_Exercise A_.
Please translate this sentence from the reader comments on Disney rides into Spanish: "I don't know why I keep seeing this in different articles, but Mr. Toad's Wild Ride was never removed from Disneyland."
_Exercise B_.
Carry the reader comments on Disney rides forward, starting right after their last line.

_Extract to read_.
========

I just watched "Tomorrowland" the movie. When Casey picks up the pin, and is transported, entire visual sequences and dialogue are lifted from "Horizons." I don't have the time to check it out fully for comparison now, but you should do it. It gave me some sort of wicked deja vu. I think a few lines were entirely lifted directly from the "Horizons" ride.

Yes, I loved Horizons as a teen and young adult, and I hated it when they closed it - I loved the space scene best, and like most people, I really enjoyed the end of the ride when you got to choose your way home - I also miss World of Motion and Body Wars
But you are wrong about Mission Space not having fans - I'm a 61 year old grandmother who goes on Mission Space every time I visit (Orange Team, thank you very much) as many times as humanly possible! I live in Florida and have an annual pass, so that's a lot of rides - I also do Star Tours the same way
Thanks again for your effort in bringing back the good memories

I don't know why I keep seeing this in different articles, but Mr. Toad's Wild Ride was never removed from Disneyland. It still runs today.

Disney World booted it, but not Disneyland. Maybe if Disneyland had Horizons, we would still have it.

In reply to by Kristen (not verified)

Yep, the comment in the article is:

"Country Bear Jamboree and Mr. Toad’s Wild Ride (at Disneyland and Magic Kingdom, respectively) being booted for Pooh"

========

_Records supplied_.
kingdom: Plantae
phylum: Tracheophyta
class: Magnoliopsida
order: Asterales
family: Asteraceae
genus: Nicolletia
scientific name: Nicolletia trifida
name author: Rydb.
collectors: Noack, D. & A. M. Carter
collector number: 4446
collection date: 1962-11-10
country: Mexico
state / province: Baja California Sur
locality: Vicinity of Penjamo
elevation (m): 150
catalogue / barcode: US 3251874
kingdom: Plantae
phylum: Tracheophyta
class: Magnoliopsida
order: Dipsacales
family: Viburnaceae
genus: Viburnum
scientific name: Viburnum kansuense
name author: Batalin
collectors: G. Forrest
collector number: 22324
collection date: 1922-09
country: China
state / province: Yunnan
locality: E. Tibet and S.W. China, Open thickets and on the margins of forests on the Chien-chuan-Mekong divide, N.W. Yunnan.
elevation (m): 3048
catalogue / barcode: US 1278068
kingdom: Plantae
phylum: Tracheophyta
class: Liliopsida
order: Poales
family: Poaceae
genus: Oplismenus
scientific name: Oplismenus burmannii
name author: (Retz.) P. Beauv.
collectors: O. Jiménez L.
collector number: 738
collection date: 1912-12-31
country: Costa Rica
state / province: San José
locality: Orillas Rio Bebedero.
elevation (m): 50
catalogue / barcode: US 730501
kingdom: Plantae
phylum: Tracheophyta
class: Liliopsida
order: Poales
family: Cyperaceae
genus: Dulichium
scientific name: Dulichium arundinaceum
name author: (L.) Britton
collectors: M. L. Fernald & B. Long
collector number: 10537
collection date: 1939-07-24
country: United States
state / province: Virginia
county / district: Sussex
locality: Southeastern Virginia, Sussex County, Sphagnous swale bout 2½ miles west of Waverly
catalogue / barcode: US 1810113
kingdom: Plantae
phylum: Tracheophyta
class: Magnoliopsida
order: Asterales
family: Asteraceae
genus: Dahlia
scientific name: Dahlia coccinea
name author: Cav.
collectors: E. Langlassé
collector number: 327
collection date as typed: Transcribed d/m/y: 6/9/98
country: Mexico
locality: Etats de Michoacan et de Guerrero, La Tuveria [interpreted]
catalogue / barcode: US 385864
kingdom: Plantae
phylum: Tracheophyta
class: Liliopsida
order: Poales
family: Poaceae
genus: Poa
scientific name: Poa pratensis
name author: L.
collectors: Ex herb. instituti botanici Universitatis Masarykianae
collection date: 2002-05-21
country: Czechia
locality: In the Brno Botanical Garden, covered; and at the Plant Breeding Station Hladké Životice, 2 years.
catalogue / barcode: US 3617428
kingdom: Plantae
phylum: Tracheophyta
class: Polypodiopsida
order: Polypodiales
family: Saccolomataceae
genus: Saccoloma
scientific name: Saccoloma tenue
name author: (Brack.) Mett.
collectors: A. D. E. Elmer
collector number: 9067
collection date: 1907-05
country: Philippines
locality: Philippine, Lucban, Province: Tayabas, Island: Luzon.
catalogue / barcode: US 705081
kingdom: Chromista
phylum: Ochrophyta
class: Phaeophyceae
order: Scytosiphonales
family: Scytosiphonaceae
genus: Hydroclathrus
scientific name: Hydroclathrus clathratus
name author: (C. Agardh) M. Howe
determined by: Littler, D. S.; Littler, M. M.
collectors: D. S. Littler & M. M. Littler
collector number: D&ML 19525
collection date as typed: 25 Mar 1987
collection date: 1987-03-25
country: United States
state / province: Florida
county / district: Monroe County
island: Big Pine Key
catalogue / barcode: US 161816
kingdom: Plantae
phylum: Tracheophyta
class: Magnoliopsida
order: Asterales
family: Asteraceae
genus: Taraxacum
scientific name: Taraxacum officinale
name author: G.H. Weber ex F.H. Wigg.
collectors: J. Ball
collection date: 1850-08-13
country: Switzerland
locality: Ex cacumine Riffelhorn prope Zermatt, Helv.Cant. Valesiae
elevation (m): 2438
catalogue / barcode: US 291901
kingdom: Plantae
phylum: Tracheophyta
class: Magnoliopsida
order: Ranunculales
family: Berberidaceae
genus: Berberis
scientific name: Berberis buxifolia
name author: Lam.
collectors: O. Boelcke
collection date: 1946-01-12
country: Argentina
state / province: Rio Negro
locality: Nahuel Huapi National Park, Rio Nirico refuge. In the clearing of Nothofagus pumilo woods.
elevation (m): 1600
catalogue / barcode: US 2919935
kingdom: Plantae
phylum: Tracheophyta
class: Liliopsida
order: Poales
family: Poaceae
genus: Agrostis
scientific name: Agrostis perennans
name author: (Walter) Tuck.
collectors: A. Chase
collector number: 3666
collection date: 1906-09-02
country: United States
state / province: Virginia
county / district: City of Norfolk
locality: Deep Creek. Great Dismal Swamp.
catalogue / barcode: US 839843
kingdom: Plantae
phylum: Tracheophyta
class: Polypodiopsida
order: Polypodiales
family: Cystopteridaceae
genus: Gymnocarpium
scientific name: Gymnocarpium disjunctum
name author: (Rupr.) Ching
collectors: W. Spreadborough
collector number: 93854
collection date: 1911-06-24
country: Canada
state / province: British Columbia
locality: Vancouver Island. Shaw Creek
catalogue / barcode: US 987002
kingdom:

========

_Task answer A_.
No sé por qué sigo viendo esto en distintos artículos, pero Mr. Toad's Wild Ride nunca fue retirado de Disneyland.

_Task answer B_.
Country Bear Jamboree was removed for Pooh and Disneyland, and Mr. Toad's Wild Ride was removed for Pooh at Magic Kingdom. That's why it says "at Disneyland and Magic Kingdom, respectively" after listing the two. :P It's like saying, Josie and I bought a brownie and a cookie, respectively. Josie bought a brownie; I bought a cookie.

I really enjoyed the article about Horizons at EPCOT. My children and our best friends kids first rode this probably in 1983. The youngest about 5 and the oldest 7years. We rode and rode and rode that ride. they loved picking the final ride choice. Like mentioned above, the 5 kids got into one car and adults in another. they also loved the Imagination attraction with Figment. Unlike some folks who don't like EPCOT it was always one of our favorite parks to visit and we were a family that centered our vacations around amusement/theme parks. EPCOT made you think a bit. By the way, the characters were always there roaming EPCOT, i have pictures of Donald with my kids from 1983...he was dressed in space garb.